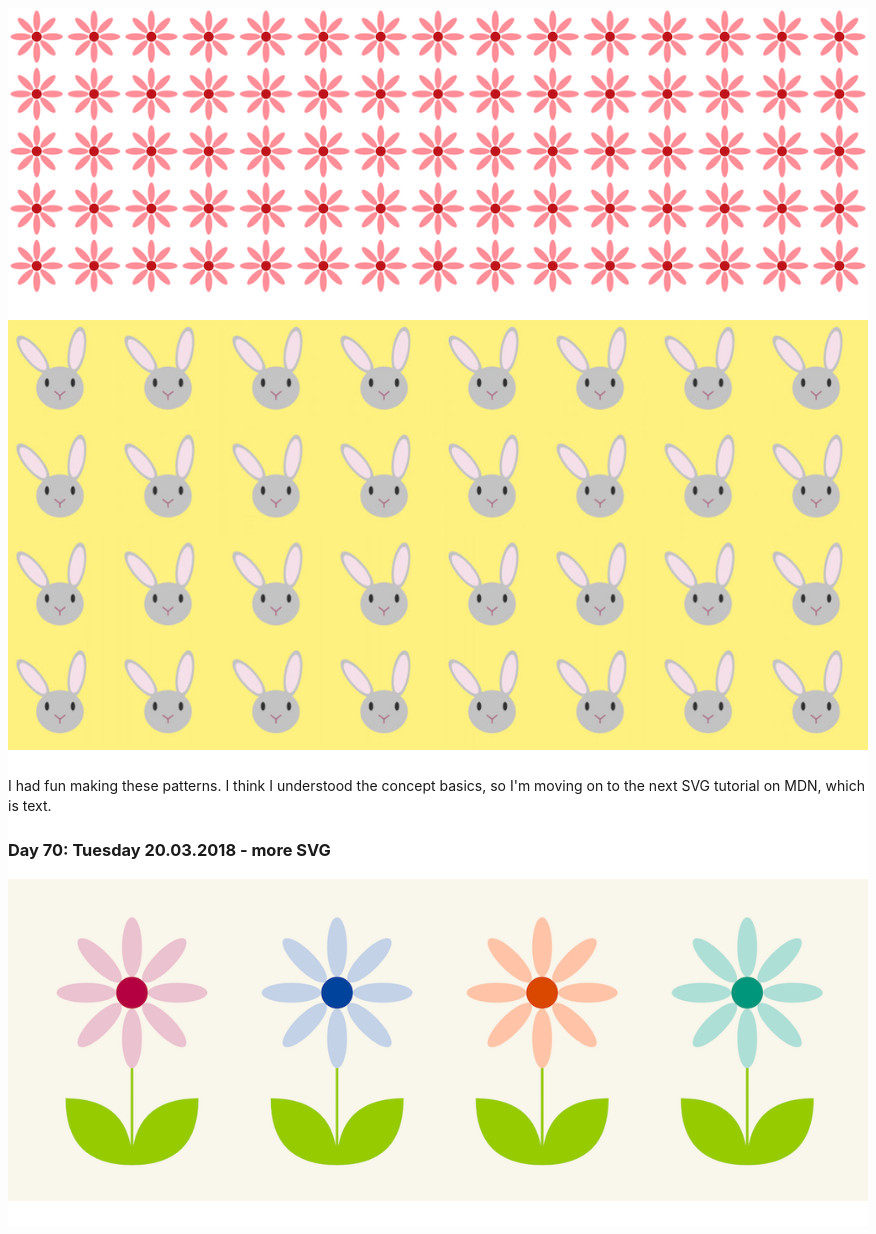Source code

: <img src="./images/log-day-71-flowers.png" alt="SVG drawing of pink flower pattern"/><br/><br/>
<img src="./images/log-day-71-bunny.jpg" alt="SVG drawing of pink flower pattern"/><br/><br/>
I had fun making these patterns. I think I understood the concept basics, so I'm moving on to the next SVG tutorial on MDN, which is text.
### Day 70: Tuesday 20.03.2018 - more SVG
<img src="./images/log-day-70-use-flowers.png" alt="SVG drawing of pink flower"/><br/><br/>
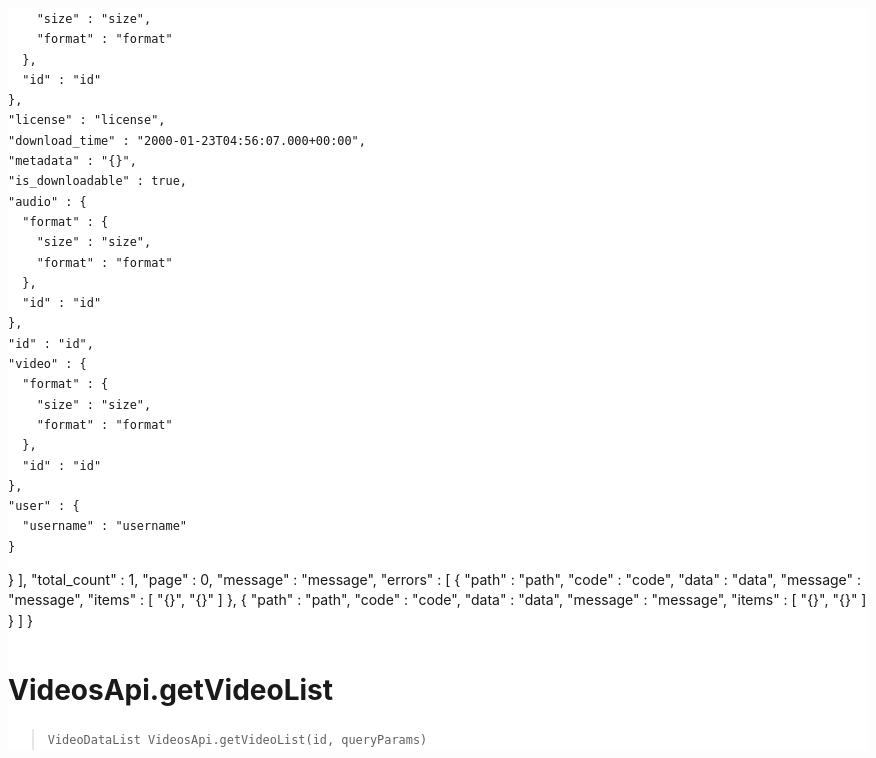         "size" : "size",
        "format" : "format"
      },
      "id" : "id"
    },
    "license" : "license",
    "download_time" : "2000-01-23T04:56:07.000+00:00",
    "metadata" : "{}",
    "is_downloadable" : true,
    "audio" : {
      "format" : {
        "size" : "size",
        "format" : "format"
      },
      "id" : "id"
    },
    "id" : "id",
    "video" : {
      "format" : {
        "size" : "size",
        "format" : "format"
      },
      "id" : "id"
    },
    "user" : {
      "username" : "username"
    }
  } ],
  "total_count" : 1,
  "page" : 0,
  "message" : "message",
  "errors" : [ {
    "path" : "path",
    "code" : "code",
    "data" : "data",
    "message" : "message",
    "items" : [ "{}", "{}" ]
  }, {
    "path" : "path",
    "code" : "code",
    "data" : "data",
    "message" : "message",
    "items" : [ "{}", "{}" ]
  } ]
}

<a name="getVideoList"></a>
# VideosApi.getVideoList
> `VideoDataList VideosApi.getVideoList(id, queryParams)`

· · ·

What is needed:
Copy the source text of both rows above character for character, and leave the pictures out of your answer.

Expected answer:
Source code

: <img src="./images/log-day-71-flowers.png" alt="SVG drawing of pink flower pattern"/><br/><br/>
<img src="./images/log-day-71-bunny.jpg" alt="SVG drawing of pink flower pattern"/><br/><br/>
I had fun making these patterns. I think I understood the concept basics, so I'm moving on to the next SVG tutorial on MDN, which is text.
### Day 70: Tuesday 20.03.2018 - more SVG
<img src="./images/log-day-70-use-flowers.png" alt="SVG drawing of pink flower"/><br/><br/>
         "size" : "size",
        "format" : "format"
      },
      "id" : "id"
    },
    "license" : "license",
    "download_time" : "2000-01-23T04:56:07.000+00:00",
    "metadata" : "{}",
    "is_downloadable" : true,
    "audio" : {
      "format" : {
        "size" : "size",
        "format" : "format"
      },
      "id" : "id"
    },
    "id" : "id",
    "video" : {
      "format" : {
        "size" : "size",
        "format" : "format"
      },
      "id" : "id"
    },
    "user" : {
      "username" : "username"
    }
  } ],
  "total_count" : 1,
  "page" : 0,
  "message" : "message",
  "errors" : [ {
    "path" : "path",
    "code" : "code",
    "data" : "data",
    "message" : "message",
    "items" : [ "{}", "{}" ]
  }, {
    "path" : "path",
    "code" : "code",
    "data" : "data",
    "message" : "message",
    "items" : [ "{}", "{}" ]
  } ]
}

<a name="getVideoList"></a>
# VideosApi.getVideoList
> `VideoDataList VideosApi.getVideoList(id, queryParams)`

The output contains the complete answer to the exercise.